The naming of colours is an inherently subjective process. There’s no way one can know for sure when reading or listening that the colour described is the same as that which is imagined in response. It’s not scientifically, philosophically or empirically possible to be sure. This is how, in English, the word pink was able to shift its meaning over time from the way a pigment is carried by a medium to the colour known previously as rose. To name a colour is not to fix it but to temporarily apprehend a certain quality. I recognise colour but it fades and fluctuates and it is affected by ambient light, surface texture, language, culture and emotion. Many colour names are drawn from materials, objects or places that they are associated with; others, like red, are abstractions.

Klee taught that colour, like all irreducible qualities, such as flavour or feeling, can only be learnt or mastered by experience. We have to become intimate with it, submit to it as substance, as process, as surface – to know it. Even digital colour technology requires an intuitive human eye to manage it: it can be quantified but it’s hard to automate. The colour management algorithm for the camera on my phone turns the red orange of firelight an alien blue but a red t-shirt under daylight remains unchanged.

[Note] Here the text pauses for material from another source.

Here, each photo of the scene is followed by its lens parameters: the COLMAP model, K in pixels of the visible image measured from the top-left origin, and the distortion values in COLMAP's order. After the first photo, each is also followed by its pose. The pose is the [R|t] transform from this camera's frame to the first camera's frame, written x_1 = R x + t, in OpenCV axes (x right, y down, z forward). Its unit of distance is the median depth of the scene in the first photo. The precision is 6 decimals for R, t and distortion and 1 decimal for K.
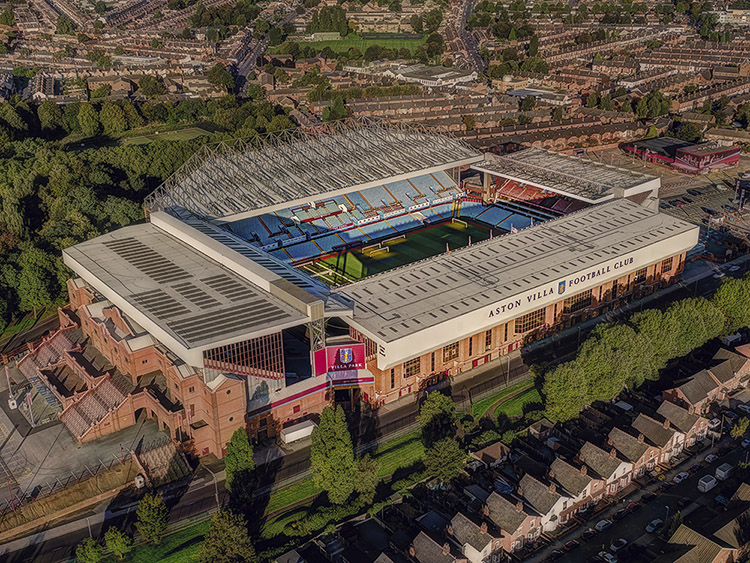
lens RADIAL K [[876.8, 0, 375.0], [0, 876.8, 281.5], [0, 0, 1]] dist [-0.013962, 0.060141]
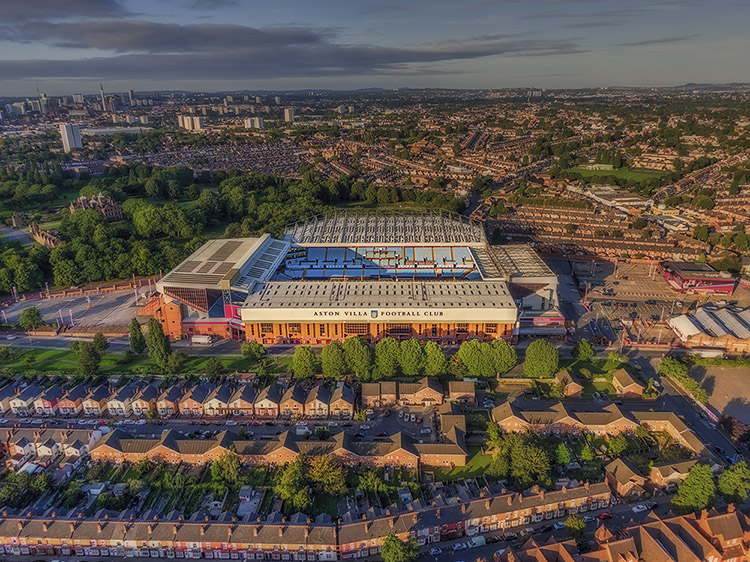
lens RADIAL K [[544.0, 0, 374.9], [0, 544.0, 266.7], [0, 0, 1]] dist [0.029606, -0.000340]
pose [[0.775500, 0.206838, -0.596504, 0.802280], [-0.250387, 0.968092, 0.010165, -0.089957], [0.579574, 0.141474, 0.802546, 0.156730]]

I’m using the word ‘dyspraxia’ like this: my brain and the way it functions existed before I knew the term, the way the sky still existed for the ancient Greeks who had no word for blue. It doesn’t identify me any more than the word ‘anxiety’ does but it might allow me to be in the world with myself and with others more intimately, to discuss my relations with them. To do so is difficult but without that difficulty it would not be possible.

Language and all forms of representation are and always will be insufficient for our needs and yet we use them both to classify and to escape classification; they limit us and in so doing render the possible. We have to constantly destroy them and ourselves in order to construct the real. To describe this process in purely positive terms, to insist on describing things in terms of their quantifiable successes, is to render invisible the discontinuous, ruptured experience that comprises the world and its teachings. In having tried here to recognise dys-praxis, it has been my intention to honour that teaching.